Electronics engineering source data
================================

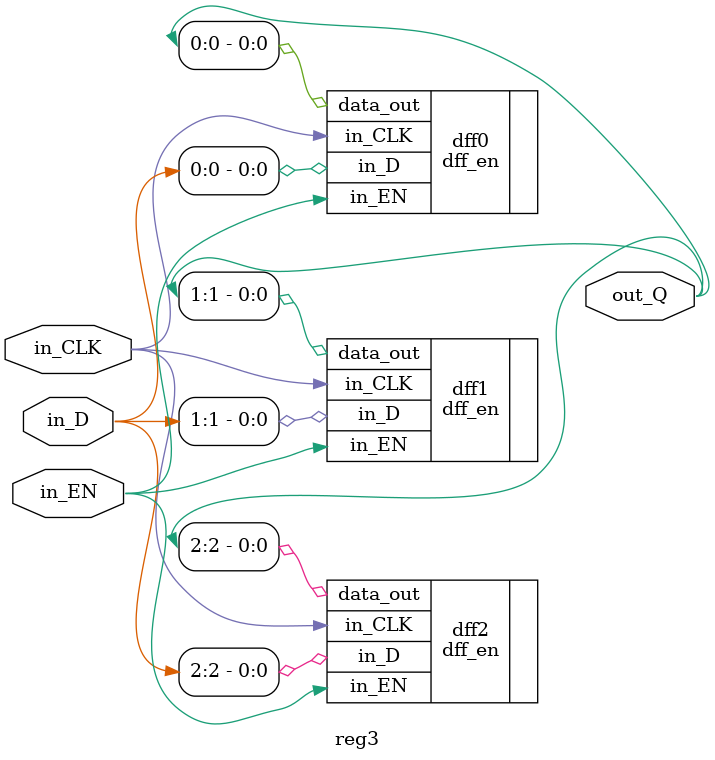
<source format=v>
`timescale 1ns / 1ps

module reg3(
    input [2:0] in_D,
    input in_EN,
    input in_CLK,
    output [2:0] out_Q
    );
    
dff_en dff2 (
	.data_out(out_Q[2]),
	.in_D(in_D[2]),
	.in_CLK(in_CLK),
	.in_EN(in_EN)
);

dff_en dff1 (
	.data_out(out_Q[1]),
	.in_D(in_D[1]),
	.in_CLK(in_CLK),
	.in_EN(in_EN)
);

dff_en dff0 (
	.data_out(out_Q[0]),
	.in_D(in_D[0]),
	.in_CLK(in_CLK),
	.in_EN(in_EN)
);

endmodule

</source>
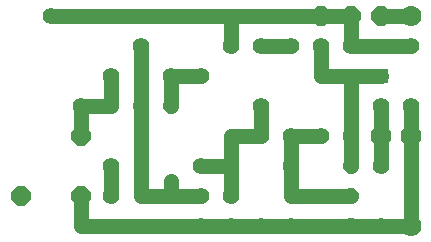
<source format=gbl>
G75*
%MOIN*%
%OFA0B0*%
%FSLAX25Y25*%
%IPPOS*%
%LPD*%
%AMOC8*
5,1,8,0,0,1.08239X$1,22.5*
%
%ADD10C,0.07000*%
%ADD11C,0.05543*%
%ADD12R,0.04756X0.04756*%
%ADD13OC8,0.06496*%
%ADD14OC8,0.05150*%
%ADD15C,0.05000*%
D10*
X0140013Y0050267D03*
X0150013Y0050267D03*
X0150013Y0020267D03*
X0150013Y0090267D03*
D11*
X0150013Y0080267D03*
X0130013Y0080267D03*
X0120013Y0080267D03*
X0110013Y0080267D03*
X0100013Y0080267D03*
X0090013Y0080267D03*
X0080013Y0070267D03*
X0070013Y0070267D03*
X0060013Y0080267D03*
X0050013Y0070267D03*
X0040013Y0060267D03*
X0050013Y0040267D03*
X0050013Y0030267D03*
X0070013Y0030267D03*
X0080013Y0030267D03*
X0090013Y0030267D03*
X0090013Y0040267D03*
X0080013Y0040267D03*
X0100013Y0050267D03*
X0110013Y0050267D03*
X0120013Y0050267D03*
X0130013Y0050267D03*
X0140013Y0040267D03*
X0140013Y0060267D03*
X0150013Y0060267D03*
X0110013Y0040267D03*
X0100013Y0060267D03*
X0100013Y0020267D03*
X0110013Y0020267D03*
X0090013Y0020267D03*
X0080013Y0020267D03*
X0140013Y0020267D03*
X0030013Y0090267D03*
D12*
X0140013Y0070267D03*
D13*
X0140013Y0090267D03*
X0130013Y0090267D03*
X0120013Y0090267D03*
X0040013Y0050267D03*
X0040013Y0030267D03*
X0020013Y0030267D03*
D14*
X0050013Y0060267D03*
X0060013Y0060267D03*
X0070013Y0060267D03*
X0130013Y0040267D03*
X0130013Y0030267D03*
X0130013Y0020267D03*
D15*
X0080013Y0020267D02*
X0040013Y0020267D01*
X0040013Y0030267D01*
X0050013Y0030267D02*
X0050013Y0040267D01*
X0040013Y0050267D02*
X0040013Y0060267D01*
X0050013Y0060267D01*
X0050013Y0070267D01*
X0060013Y0080267D02*
X0060013Y0060267D01*
X0060013Y0030267D01*
X0070013Y0030267D01*
X0080013Y0030267D01*
X0070013Y0030267D02*
X0070013Y0035267D01*
X0080013Y0040267D02*
X0090013Y0040267D01*
X0090013Y0030267D01*
X0090013Y0040267D02*
X0090013Y0050267D01*
X0100013Y0050267D01*
X0100013Y0060267D01*
X0110013Y0050267D02*
X0110013Y0040267D01*
X0110013Y0030267D01*
X0130013Y0030267D01*
X0130013Y0040267D02*
X0130013Y0050267D01*
X0130013Y0070267D01*
X0120013Y0070267D01*
X0120013Y0080267D01*
X0130013Y0080267D02*
X0130013Y0090267D01*
X0120013Y0090267D01*
X0090013Y0090267D01*
X0030013Y0090267D01*
X0070013Y0070267D02*
X0080013Y0070267D01*
X0070013Y0070267D02*
X0070013Y0060267D01*
X0090013Y0080267D02*
X0090013Y0090267D01*
X0100013Y0080267D02*
X0110013Y0080267D01*
X0130013Y0080267D02*
X0150013Y0080267D01*
X0140013Y0070267D02*
X0130013Y0070267D01*
X0140013Y0060267D02*
X0140013Y0050267D01*
X0140013Y0040267D01*
X0150013Y0050267D02*
X0150013Y0060267D01*
X0150013Y0050267D02*
X0150013Y0020267D01*
X0140013Y0020267D01*
X0130013Y0020267D01*
X0110013Y0020267D01*
X0100013Y0020267D01*
X0090013Y0020267D01*
X0080013Y0020267D01*
X0110013Y0050267D02*
X0120013Y0050267D01*
X0140013Y0090267D02*
X0150013Y0090267D01*
M02*

</source>
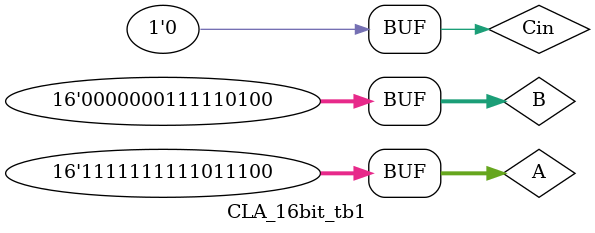
<source format=sv>
module CLA_16bit_tb1 ();
	logic [15:0] A, B, R;
	logic Cin, PG, CG, GG, Cout;
	
	// instantiate device under test
	CLA_16bit dut (A, B, Cin, R, CG, PG, GG);

	// simulate thoroughly
	initial begin
		A = 16'd2; B = 16'd3; Cin = 1'b0;
		#10;
		
		A = 16'd9; B = 16'd5; Cin = 1'b0;
		#10;
		
		A = 16'd65500; B = 16'd35; Cin = 1'b0;
		#10;
		
		A = 16'd65500; B = 16'd35; Cin = 1'b1;
		#10;

		A = 16'd65500; B = 16'd500; Cin = 1'b0;
		#10;
	end
endmodule

</source>
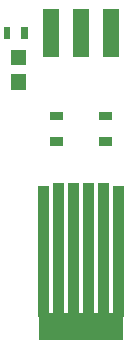
<source format=gts>
G04 #@! TF.GenerationSoftware,KiCad,Pcbnew,(5.1.4-0)*
G04 #@! TF.CreationDate,2019-08-21T14:14:19+03:00*
G04 #@! TF.ProjectId,AVR_ISP_With_POGO_Pin,4156525f-4953-4505-9f57-6974685f504f,rev?*
G04 #@! TF.SameCoordinates,PX80efd00PY76109c0*
G04 #@! TF.FileFunction,Soldermask,Top*
G04 #@! TF.FilePolarity,Negative*
%FSLAX46Y46*%
G04 Gerber Fmt 4.6, Leading zero omitted, Abs format (unit mm)*
G04 Created by KiCad (PCBNEW (5.1.4-0)) date 2019-08-21 14:14:19*
%MOMM*%
%LPD*%
G04 APERTURE LIST*
%ADD10C,0.100000*%
G04 APERTURE END LIST*
D10*
G36*
X5795300Y13299599D02*
G01*
X5795780Y13294722D01*
X5797203Y13290032D01*
X5799513Y13285710D01*
X5802622Y13281922D01*
X5806410Y13278813D01*
X5810732Y13276503D01*
X5815422Y13275080D01*
X5820299Y13274600D01*
X5969701Y13274600D01*
X5974578Y13275080D01*
X5979268Y13276503D01*
X5983590Y13278813D01*
X5987378Y13281922D01*
X5990487Y13285710D01*
X5992797Y13290032D01*
X5994220Y13294722D01*
X5994700Y13299599D01*
X5994700Y13314600D01*
X6379500Y13314600D01*
X6379500Y2285599D01*
X6379980Y2280722D01*
X6381403Y2276032D01*
X6383713Y2271710D01*
X6386822Y2267922D01*
X6390610Y2264813D01*
X6394932Y2262503D01*
X6399622Y2261080D01*
X6404499Y2260600D01*
X6655501Y2260600D01*
X6660378Y2261080D01*
X6665068Y2262503D01*
X6669390Y2264813D01*
X6673178Y2267922D01*
X6676287Y2271710D01*
X6678597Y2276032D01*
X6680020Y2280722D01*
X6680500Y2285599D01*
X6680500Y13314600D01*
X7065300Y13314600D01*
X7065300Y13299599D01*
X7065780Y13294722D01*
X7067203Y13290032D01*
X7069513Y13285710D01*
X7072622Y13281922D01*
X7076410Y13278813D01*
X7080732Y13276503D01*
X7085422Y13275080D01*
X7090299Y13274600D01*
X7239701Y13274600D01*
X7244578Y13275080D01*
X7249268Y13276503D01*
X7253590Y13278813D01*
X7257378Y13281922D01*
X7260487Y13285710D01*
X7262797Y13290032D01*
X7264220Y13294722D01*
X7264700Y13299599D01*
X7264700Y13314600D01*
X7649500Y13314600D01*
X7649500Y2285599D01*
X7649980Y2280722D01*
X7651403Y2276032D01*
X7653713Y2271710D01*
X7656822Y2267922D01*
X7660610Y2264813D01*
X7664932Y2262503D01*
X7669622Y2261080D01*
X7674499Y2260600D01*
X7925501Y2260600D01*
X7930378Y2261080D01*
X7935068Y2262503D01*
X7939390Y2264813D01*
X7943178Y2267922D01*
X7946287Y2271710D01*
X7948597Y2276032D01*
X7950020Y2280722D01*
X7950500Y2285599D01*
X7950500Y13314600D01*
X8335300Y13314600D01*
X8335300Y13299599D01*
X8335780Y13294722D01*
X8337203Y13290032D01*
X8339513Y13285710D01*
X8342622Y13281922D01*
X8346410Y13278813D01*
X8350732Y13276503D01*
X8355422Y13275080D01*
X8360299Y13274600D01*
X8509701Y13274600D01*
X8514578Y13275080D01*
X8519268Y13276503D01*
X8523590Y13278813D01*
X8527378Y13281922D01*
X8530487Y13285710D01*
X8532797Y13290032D01*
X8534220Y13294722D01*
X8534700Y13299599D01*
X8534700Y13314600D01*
X8919500Y13314600D01*
X8919500Y2285599D01*
X8919980Y2280722D01*
X8921403Y2276032D01*
X8923713Y2271710D01*
X8926822Y2267922D01*
X8930610Y2264813D01*
X8934932Y2262503D01*
X8939622Y2261080D01*
X8944499Y2260600D01*
X9195501Y2260600D01*
X9200378Y2261080D01*
X9205068Y2262503D01*
X9209390Y2264813D01*
X9213178Y2267922D01*
X9216287Y2271710D01*
X9218597Y2276032D01*
X9220020Y2280722D01*
X9220500Y2285599D01*
X9220500Y13314600D01*
X9605300Y13314600D01*
X9605300Y13299599D01*
X9605780Y13294722D01*
X9607203Y13290032D01*
X9609513Y13285710D01*
X9612622Y13281922D01*
X9616410Y13278813D01*
X9620732Y13276503D01*
X9625422Y13275080D01*
X9630299Y13274600D01*
X9779701Y13274600D01*
X9784578Y13275080D01*
X9789268Y13276503D01*
X9793590Y13278813D01*
X9797378Y13281922D01*
X9800487Y13285710D01*
X9802797Y13290032D01*
X9804220Y13294722D01*
X9804700Y13299599D01*
X9804700Y13314600D01*
X10189500Y13314600D01*
X10189500Y2285599D01*
X10189980Y2280722D01*
X10191403Y2276032D01*
X10193713Y2271710D01*
X10196822Y2267922D01*
X10200610Y2264813D01*
X10204932Y2262503D01*
X10209622Y2261080D01*
X10214499Y2260600D01*
X10465501Y2260600D01*
X10470378Y2261080D01*
X10475068Y2262503D01*
X10479390Y2264813D01*
X10483178Y2267922D01*
X10486287Y2271710D01*
X10488597Y2276032D01*
X10490020Y2280722D01*
X10490500Y2285599D01*
X10490500Y13060600D01*
X10875300Y13060600D01*
X10875300Y13045599D01*
X10875780Y13040722D01*
X10877203Y13036032D01*
X10879513Y13031710D01*
X10882622Y13027922D01*
X10886410Y13024813D01*
X10890732Y13022503D01*
X10895422Y13021080D01*
X10900299Y13020600D01*
X11049701Y13020600D01*
X11054578Y13021080D01*
X11059268Y13022503D01*
X11063590Y13024813D01*
X11067378Y13027922D01*
X11070487Y13031710D01*
X11072797Y13036032D01*
X11074220Y13040722D01*
X11074700Y13045599D01*
X11074700Y13060600D01*
X11459500Y13060600D01*
X11459500Y1980600D01*
X11404199Y1980600D01*
X11399322Y1980120D01*
X11394632Y1978697D01*
X11390310Y1976387D01*
X11386522Y1973278D01*
X11383413Y1969490D01*
X11381103Y1965168D01*
X11379680Y1960478D01*
X11379200Y1955601D01*
X11379200Y0D01*
X4216400Y0D01*
X4216400Y1955601D01*
X4215920Y1960478D01*
X4214497Y1965168D01*
X4212187Y1969490D01*
X4209078Y1973278D01*
X4205290Y1976387D01*
X4200968Y1978697D01*
X4196278Y1980120D01*
X4191401Y1980600D01*
X4140500Y1980600D01*
X4140500Y13060600D01*
X4525300Y13060600D01*
X4525300Y13045599D01*
X4525780Y13040722D01*
X4527203Y13036032D01*
X4529513Y13031710D01*
X4532622Y13027922D01*
X4536410Y13024813D01*
X4540732Y13022503D01*
X4545422Y13021080D01*
X4550299Y13020600D01*
X4699701Y13020600D01*
X4704578Y13021080D01*
X4709268Y13022503D01*
X4713590Y13024813D01*
X4717378Y13027922D01*
X4720487Y13031710D01*
X4722797Y13036032D01*
X4724220Y13040722D01*
X4724700Y13045599D01*
X4724700Y13060600D01*
X5109500Y13060600D01*
X5109500Y2285599D01*
X5109980Y2280722D01*
X5111403Y2276032D01*
X5113713Y2271710D01*
X5116822Y2267922D01*
X5120610Y2264813D01*
X5124932Y2262503D01*
X5129622Y2261080D01*
X5134499Y2260600D01*
X5385501Y2260600D01*
X5390378Y2261080D01*
X5395068Y2262503D01*
X5399390Y2264813D01*
X5403178Y2267922D01*
X5406287Y2271710D01*
X5408597Y2276032D01*
X5410020Y2280722D01*
X5410500Y2285599D01*
X5410500Y13314600D01*
X5795300Y13314600D01*
X5795300Y13299599D01*
X5795300Y13299599D01*
G37*
G36*
X6290000Y16460000D02*
G01*
X5160000Y16460000D01*
X5160000Y17190000D01*
X6290000Y17190000D01*
X6290000Y16460000D01*
X6290000Y16460000D01*
G37*
G36*
X10440000Y16460000D02*
G01*
X9310000Y16460000D01*
X9310000Y17190000D01*
X10440000Y17190000D01*
X10440000Y16460000D01*
X10440000Y16460000D01*
G37*
G36*
X10440000Y18610000D02*
G01*
X9310000Y18610000D01*
X9310000Y19340000D01*
X10440000Y19340000D01*
X10440000Y18610000D01*
X10440000Y18610000D01*
G37*
G36*
X6290000Y18610000D02*
G01*
X5160000Y18610000D01*
X5160000Y19340000D01*
X6290000Y19340000D01*
X6290000Y18610000D01*
X6290000Y18610000D01*
G37*
G36*
X3139440Y21211540D02*
G01*
X1860560Y21211540D01*
X1860560Y22490420D01*
X3139440Y22490420D01*
X3139440Y21211540D01*
X3139440Y21211540D01*
G37*
G36*
X3139440Y23309580D02*
G01*
X1860560Y23309580D01*
X1860560Y24588460D01*
X3139440Y24588460D01*
X3139440Y23309580D01*
X3139440Y23309580D01*
G37*
G36*
X11030000Y23960000D02*
G01*
X9650000Y23960000D01*
X9650000Y28040000D01*
X11030000Y28040000D01*
X11030000Y23960000D01*
X11030000Y23960000D01*
G37*
G36*
X8490000Y23960000D02*
G01*
X7110000Y23960000D01*
X7110000Y28040000D01*
X8490000Y28040000D01*
X8490000Y23960000D01*
X8490000Y23960000D01*
G37*
G36*
X5950000Y23960000D02*
G01*
X4570000Y23960000D01*
X4570000Y28040000D01*
X5950000Y28040000D01*
X5950000Y23960000D01*
X5950000Y23960000D01*
G37*
G36*
X3340000Y25510000D02*
G01*
X2760000Y25510000D01*
X2760000Y26490000D01*
X3340000Y26490000D01*
X3340000Y25510000D01*
X3340000Y25510000D01*
G37*
G36*
X1840000Y25510000D02*
G01*
X1260000Y25510000D01*
X1260000Y26490000D01*
X1840000Y26490000D01*
X1840000Y25510000D01*
X1840000Y25510000D01*
G37*
M02*

</source>
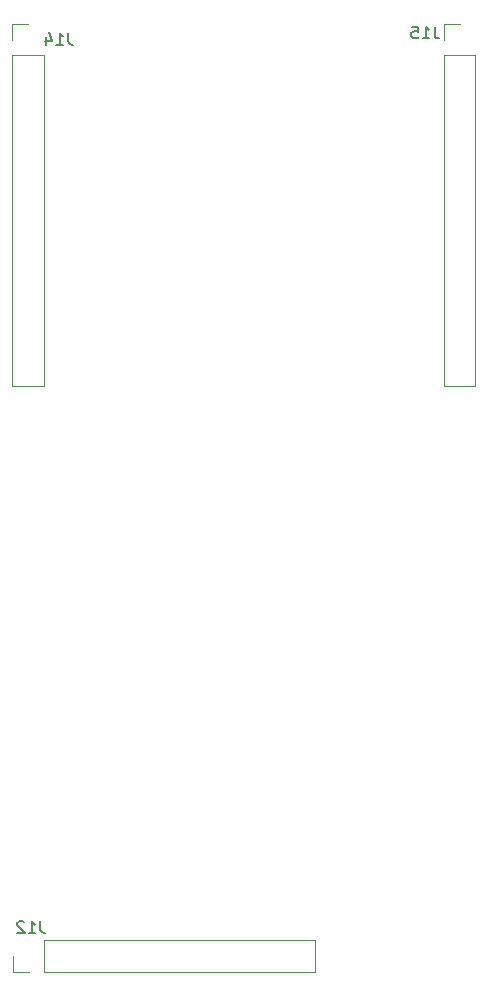
<source format=gbr>
%TF.GenerationSoftware,KiCad,Pcbnew,7.0.1-0*%
%TF.CreationDate,2023-10-20T13:53:54+13:00*%
%TF.ProjectId,Punkys-new-brew_control,50756e6b-7973-42d6-9e65-772d62726577,001*%
%TF.SameCoordinates,Original*%
%TF.FileFunction,Legend,Bot*%
%TF.FilePolarity,Positive*%
%FSLAX46Y46*%
G04 Gerber Fmt 4.6, Leading zero omitted, Abs format (unit mm)*
G04 Created by KiCad (PCBNEW 7.0.1-0) date 2023-10-20 13:53:54*
%MOMM*%
%LPD*%
G01*
G04 APERTURE LIST*
%ADD10C,0.150000*%
%ADD11C,0.120000*%
G04 APERTURE END LIST*
D10*
%TO.C,J12*%
X123399523Y-110512619D02*
X123399523Y-111226904D01*
X123399523Y-111226904D02*
X123447142Y-111369761D01*
X123447142Y-111369761D02*
X123542380Y-111465000D01*
X123542380Y-111465000D02*
X123685237Y-111512619D01*
X123685237Y-111512619D02*
X123780475Y-111512619D01*
X122399523Y-111512619D02*
X122970951Y-111512619D01*
X122685237Y-111512619D02*
X122685237Y-110512619D01*
X122685237Y-110512619D02*
X122780475Y-110655476D01*
X122780475Y-110655476D02*
X122875713Y-110750714D01*
X122875713Y-110750714D02*
X122970951Y-110798333D01*
X122018570Y-110607857D02*
X121970951Y-110560238D01*
X121970951Y-110560238D02*
X121875713Y-110512619D01*
X121875713Y-110512619D02*
X121637618Y-110512619D01*
X121637618Y-110512619D02*
X121542380Y-110560238D01*
X121542380Y-110560238D02*
X121494761Y-110607857D01*
X121494761Y-110607857D02*
X121447142Y-110703095D01*
X121447142Y-110703095D02*
X121447142Y-110798333D01*
X121447142Y-110798333D02*
X121494761Y-110941190D01*
X121494761Y-110941190D02*
X122066189Y-111512619D01*
X122066189Y-111512619D02*
X121447142Y-111512619D01*
%TO.C,J14*%
X125759523Y-35312619D02*
X125759523Y-36026904D01*
X125759523Y-36026904D02*
X125807142Y-36169761D01*
X125807142Y-36169761D02*
X125902380Y-36265000D01*
X125902380Y-36265000D02*
X126045237Y-36312619D01*
X126045237Y-36312619D02*
X126140475Y-36312619D01*
X124759523Y-36312619D02*
X125330951Y-36312619D01*
X125045237Y-36312619D02*
X125045237Y-35312619D01*
X125045237Y-35312619D02*
X125140475Y-35455476D01*
X125140475Y-35455476D02*
X125235713Y-35550714D01*
X125235713Y-35550714D02*
X125330951Y-35598333D01*
X123902380Y-35645952D02*
X123902380Y-36312619D01*
X124140475Y-35265000D02*
X124378570Y-35979285D01*
X124378570Y-35979285D02*
X123759523Y-35979285D01*
%TO.C,J15*%
X156765523Y-34768619D02*
X156765523Y-35482904D01*
X156765523Y-35482904D02*
X156813142Y-35625761D01*
X156813142Y-35625761D02*
X156908380Y-35721000D01*
X156908380Y-35721000D02*
X157051237Y-35768619D01*
X157051237Y-35768619D02*
X157146475Y-35768619D01*
X155765523Y-35768619D02*
X156336951Y-35768619D01*
X156051237Y-35768619D02*
X156051237Y-34768619D01*
X156051237Y-34768619D02*
X156146475Y-34911476D01*
X156146475Y-34911476D02*
X156241713Y-35006714D01*
X156241713Y-35006714D02*
X156336951Y-35054333D01*
X154860761Y-34768619D02*
X155336951Y-34768619D01*
X155336951Y-34768619D02*
X155384570Y-35244809D01*
X155384570Y-35244809D02*
X155336951Y-35197190D01*
X155336951Y-35197190D02*
X155241713Y-35149571D01*
X155241713Y-35149571D02*
X155003618Y-35149571D01*
X155003618Y-35149571D02*
X154908380Y-35197190D01*
X154908380Y-35197190D02*
X154860761Y-35244809D01*
X154860761Y-35244809D02*
X154813142Y-35340047D01*
X154813142Y-35340047D02*
X154813142Y-35578142D01*
X154813142Y-35578142D02*
X154860761Y-35673380D01*
X154860761Y-35673380D02*
X154908380Y-35721000D01*
X154908380Y-35721000D02*
X155003618Y-35768619D01*
X155003618Y-35768619D02*
X155241713Y-35768619D01*
X155241713Y-35768619D02*
X155336951Y-35721000D01*
X155336951Y-35721000D02*
X155384570Y-35673380D01*
D11*
%TO.C,J12*%
X146620000Y-112120000D02*
X146620000Y-114780000D01*
X123700000Y-112120000D02*
X146620000Y-112120000D01*
X123700000Y-112120000D02*
X123700000Y-114780000D01*
X121100000Y-113450000D02*
X121100000Y-114780000D01*
X123700000Y-114780000D02*
X146620000Y-114780000D01*
X121100000Y-114780000D02*
X122430000Y-114780000D01*
%TO.C,J14*%
X123680000Y-65170000D02*
X121020000Y-65170000D01*
X123680000Y-37170000D02*
X123680000Y-65170000D01*
X123680000Y-37170000D02*
X121020000Y-37170000D01*
X122350000Y-34570000D02*
X121020000Y-34570000D01*
X121020000Y-37170000D02*
X121020000Y-65170000D01*
X121020000Y-34570000D02*
X121020000Y-35900000D01*
%TO.C,J15*%
X160230000Y-65170000D02*
X157570000Y-65170000D01*
X160230000Y-37170000D02*
X160230000Y-65170000D01*
X160230000Y-37170000D02*
X157570000Y-37170000D01*
X158900000Y-34570000D02*
X157570000Y-34570000D01*
X157570000Y-37170000D02*
X157570000Y-65170000D01*
X157570000Y-34570000D02*
X157570000Y-35900000D01*
%TD*%
M02*

</source>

================================

About this task → Begin at the first line of the entries and end at the line containing "X0110013Y0020267D03*": write out each line exactly, skipping pictures.

Problem solution →
<source format=v>
`timescale 1ns / 1ps

module reg3(
    input [2:0] in_D,
    input in_EN,
    input in_CLK,
    output [2:0] out_Q
    );
    
dff_en dff2 (
	.data_out(out_Q[2]),
	.in_D(in_D[2]),
	.in_CLK(in_CLK),
	.in_EN(in_EN)
);

dff_en dff1 (
	.data_out(out_Q[1]),
	.in_D(in_D[1]),
	.in_CLK(in_CLK),
	.in_EN(in_EN)
);

dff_en dff0 (
	.data_out(out_Q[0]),
	.in_D(in_D[0]),
	.in_CLK(in_CLK),
	.in_EN(in_EN)
);

endmodule

</source>
<source format=gbl>
G75*
%MOIN*%
%OFA0B0*%
%FSLAX25Y25*%
%IPPOS*%
%LPD*%
%AMOC8*
5,1,8,0,0,1.08239X$1,22.5*
%
%ADD10C,0.07000*%
%ADD11C,0.05543*%
%ADD12R,0.04756X0.04756*%
%ADD13OC8,0.06496*%
%ADD14OC8,0.05150*%
%ADD15C,0.05000*%
D10*
X0140013Y0050267D03*
X0150013Y0050267D03*
X0150013Y0020267D03*
X0150013Y0090267D03*
D11*
X0150013Y0080267D03*
X0130013Y0080267D03*
X0120013Y0080267D03*
X0110013Y0080267D03*
X0100013Y0080267D03*
X0090013Y0080267D03*
X0080013Y0070267D03*
X0070013Y0070267D03*
X0060013Y0080267D03*
X0050013Y0070267D03*
X0040013Y0060267D03*
X0050013Y0040267D03*
X0050013Y0030267D03*
X0070013Y0030267D03*
X0080013Y0030267D03*
X0090013Y0030267D03*
X0090013Y0040267D03*
X0080013Y0040267D03*
X0100013Y0050267D03*
X0110013Y0050267D03*
X0120013Y0050267D03*
X0130013Y0050267D03*
X0140013Y0040267D03*
X0140013Y0060267D03*
X0150013Y0060267D03*
X0110013Y0040267D03*
X0100013Y0060267D03*
X0100013Y0020267D03*
X0110013Y0020267D03*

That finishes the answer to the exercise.